Un câble des services diplomatiques américains publié par WikileaksLien externe évoque le fait qu’Abdul Rahman Attar aurait pu servir d’homme de paille de Rami Markhlouf, cousin de Bachar al-Assad, dans une affaire d’acquisition d’avion, et ce dans le but de contourner des sanctions américaines. 

«Des liens ne peuvent pas être exclus» 

Interrogé sur ces éléments qui semblent indiquer une proximité avec le pouvoir de Damas, le SECO s’est justifié mercredi en soulignant que ni Abdul Rahman Attar, ni sa société pharmaceutique, n’étaient visés par des sanctions internationales. 

«Des liens de cette personne avec le gouvernement ne peuvent pas être exclus», a cependant concédé le SECO, qui ne voit toutefois «pas d’indication que Mediterranean Pharmaceutical Industries se trouvait sous contrôle direct du régime». «Si cela avait été le cas, la société aurait été visée par des sanctions», a encore ajouté le SECO. 

Reste que «l’importation de produits en Syrie passe obligatoirement par le gouvernement à travers tous ses services: ministère de l’Economie, la douane et surtout les services de renseignement», souligne Hasni Abidi. «Rien ne peut passer la frontière sans le contrôle du pouvoir syrien», résume-t-il. 

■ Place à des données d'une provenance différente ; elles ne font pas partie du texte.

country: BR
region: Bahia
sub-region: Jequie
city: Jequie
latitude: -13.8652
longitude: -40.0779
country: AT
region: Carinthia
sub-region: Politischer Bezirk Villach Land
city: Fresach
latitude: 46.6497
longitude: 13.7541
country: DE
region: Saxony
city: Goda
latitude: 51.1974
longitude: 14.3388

Utile à la fabrication du sarin 

Pour rappel, l’isopropanol est une substance courante dans l’industrie pharmaceutique. Sur son site, Mediterranean Pharmaceutical Industries indiquait produire des remèdes médicaux sous licences de multinationales. 

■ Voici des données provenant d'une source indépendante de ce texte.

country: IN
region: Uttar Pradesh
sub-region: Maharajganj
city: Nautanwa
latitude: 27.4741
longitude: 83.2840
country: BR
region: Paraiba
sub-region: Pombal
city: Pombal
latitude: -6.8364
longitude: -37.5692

Cependant, de l’isopropanol a également servi à fabriquer du gaz sarin utilisé durant le conflit syrien. Ainsi, le poison lâché en avril 2017 sur la ville de Khan Cheikhoun, où près de 100 personnes sont mortes, a été synthétisé notamment à partir d’isopropanol, selon une analyse d’échantillons menée par des experts du gouvernement français. L’Union européenne a placé ce produit sur ses listes d’interdiction visant la Syrie dès 2013.